Northern Rock was a heavily regulated business in the UK. Its business plan and accounts were permitted by the FSA. It took its regulatory duties very seriously. No-one suggests it bent the rules or tried to misinform the Regulator. Indeed, in the last Accounts before the crash the Dirctors were busily planning how to reduce the amount of capital they held for a given level of business in response to the relaxation of capital standards being pushed through by the world Regulators in Basel II! I was told by the Chancellor I was wrong to propose getting rid of the mortgage regulations the present UK government brought in, as that would be dangerous! In all the years when we did not have such specific mortgage regulation we had no run on a mortgage bank. Its enactment and enforcement did not save Northern, or prevent Northern and others lending money to people against high house prices on high multiples of earnings. So what was it for?

The Northern Rock saga should remind us that sometimes regulations preversely make things worse rather than better. If there had been no capital adequacy requirements laid down, Northern’s Directors may have been more cautious. Because standards are laid down, Directors are tempted to say “Let’s deliver the required standard” assuming that will be prudent.

John Kay gave us a more modest list of things regulators could do. They could concentrate on policing activities to try to prevent or intercept criminal activity within financial businesses - attempts to steal client money in one way or another. They could ensure a comprehensive deposit protection scheme. The Central Bank should concentrate on providing cash to the system - where it has a monopoly - against reasonable security from the banks. The rest should be left to the market.

I found his approach convincing. I liked its modesty of aim, and the practicality of the individual recommendations. If Northern depositors had known they would get their money back under a protection scheme there might not have been such a run on the bank. If Northern had been able to get more cash from the Bank of England against proper security to protect taxpayers, the bank would have found it easier to pay off those depositors who did want to get out.
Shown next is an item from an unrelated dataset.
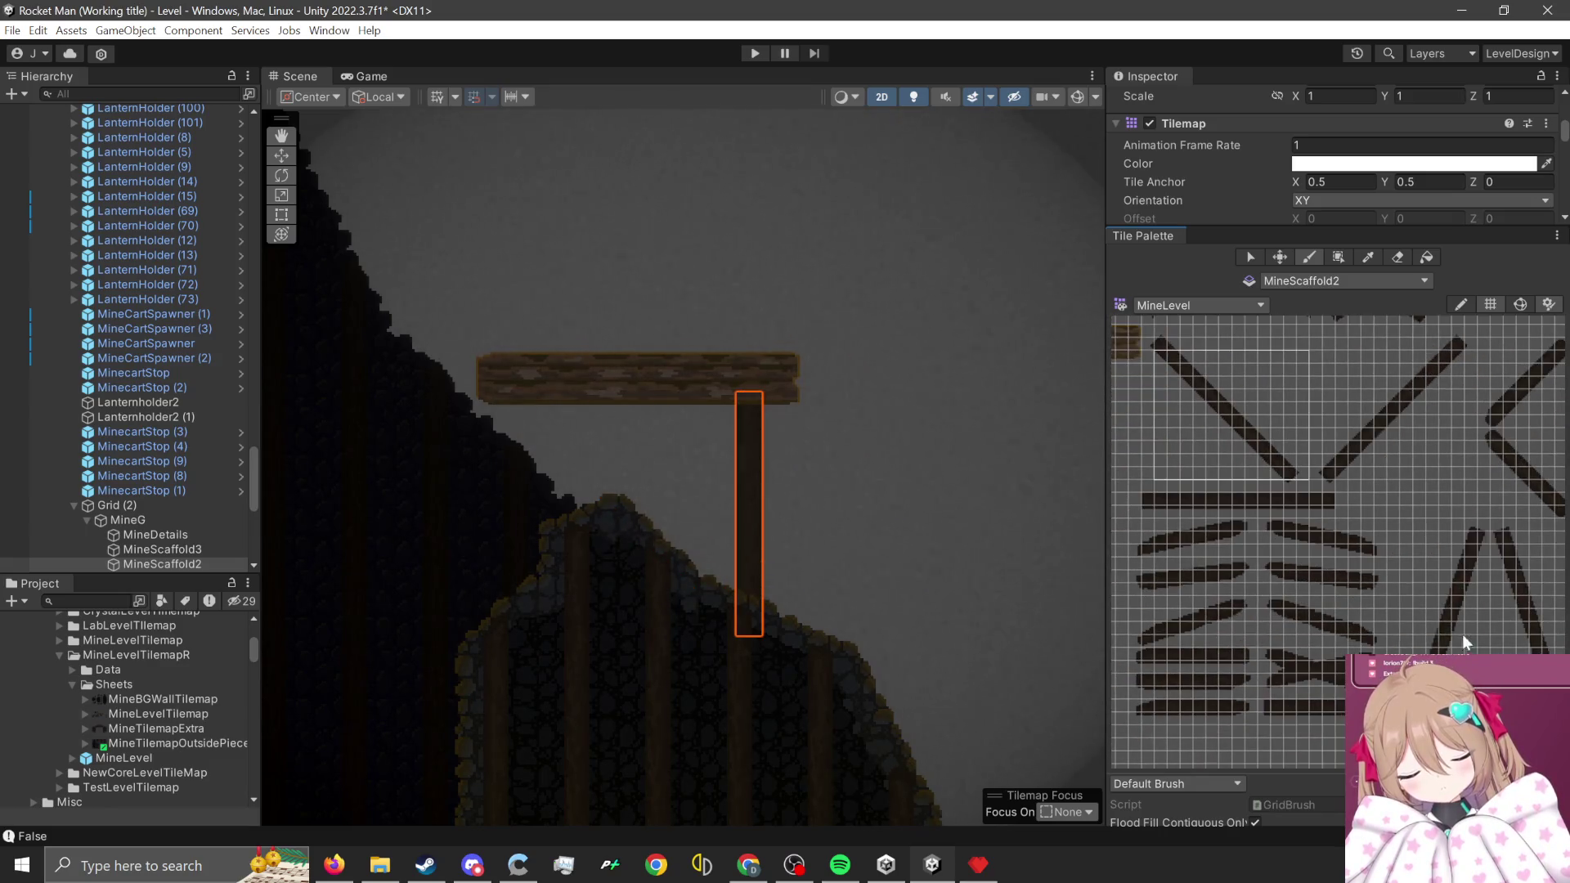
pyautogui.scroll(2, 1460, 634)
pyautogui.moveTo(1387, 455); pyautogui.dragTo(1460, 644)
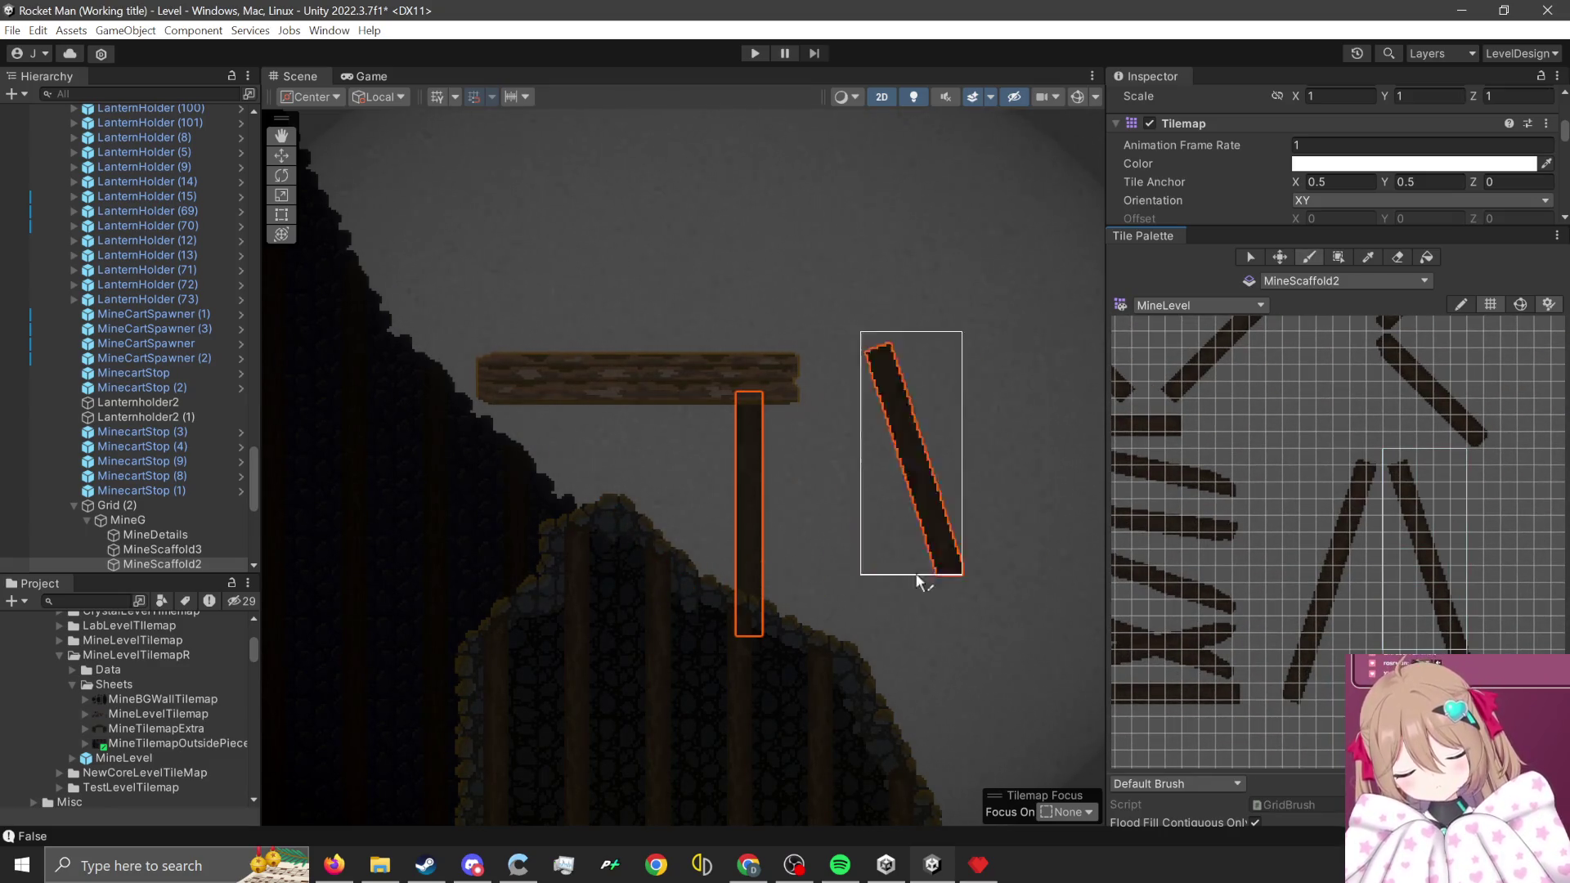
pyautogui.click(544, 612)
pyautogui.scroll(-2, 833, 773)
Those who want more aggressive regulation have to answer some difficult questions. Let us take this area of mortgage regulation. What would the government have done if their new mortgage regulator had had real teeth in the boom phase? Would they have watched whilst person after person was told they could not borrow money because they were not rich enough? Would they have been happy to see a queue of disappointed mortgage applicants told they could not get a mortgage against the stated price of the house, but only against say 80% of the stated value? Yet that is the type of action the Mortgage Regulators would have to have taken a couple of years ago to prevent the negative equity and the repossessions of today. The regulator would have to be both wiser about the state of the cycle and more powerful than the banks making the loans. He or she would also need protection against judicial review and legal challenge, as they would effectively be running the mortgage banks for them.They would be preventing banks from lending money when they wanted to on the terms they wished to offer.
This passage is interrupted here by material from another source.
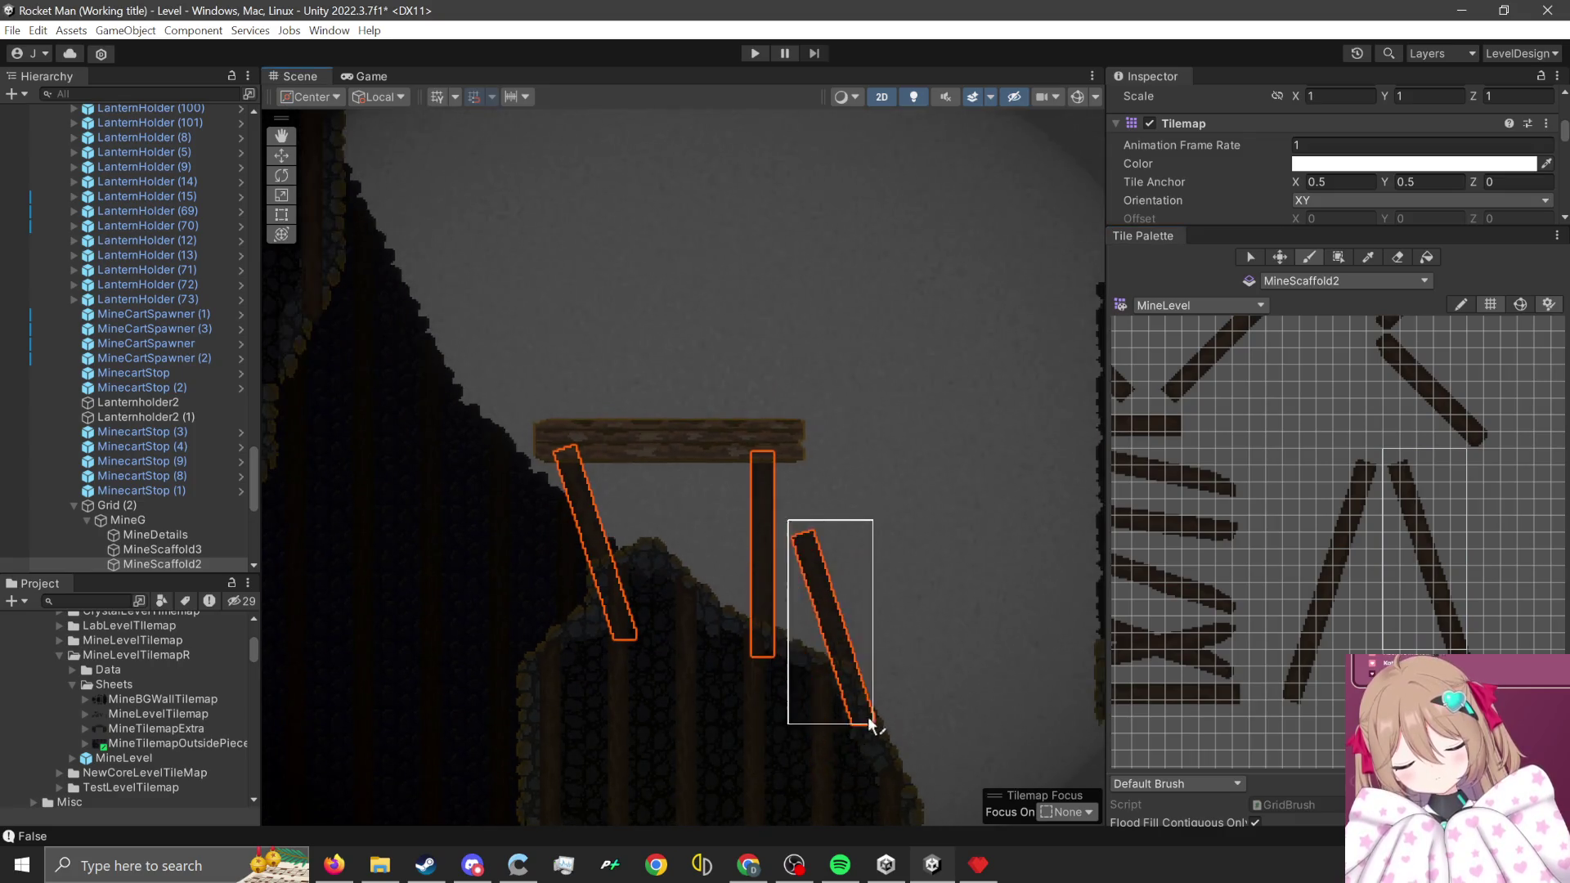
pyautogui.scroll(-1, 867, 731)
pyautogui.click(1341, 281)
It simply is not practical in a fast moving global market to find regulators who are that good and to allow them to make all those calls. The 236 regulators of Fannie and Freddie and the Regulators of Northern could not have prevented the respective collapses. Employing more of them, or tightening the rules, will not prevent a future problem. All the time we have boom and bust Central banking and boom and bust government spending and deficits, there will cycles that are beyond the powers of the regulators to fix. So let’s this time stop the humbug about how we “have learned the lessons” and will put in “regulation to fix it”. As the two commentators implied last night, the authorities are unlikely to have learned the lessons. Indeed, they are sending exactly the opposite signal. The message going out on both sides of the Atlantic is that private sector banks can make money in good times by lending lots, and can let the public sector pick up the bills when things go wrong in the bad times.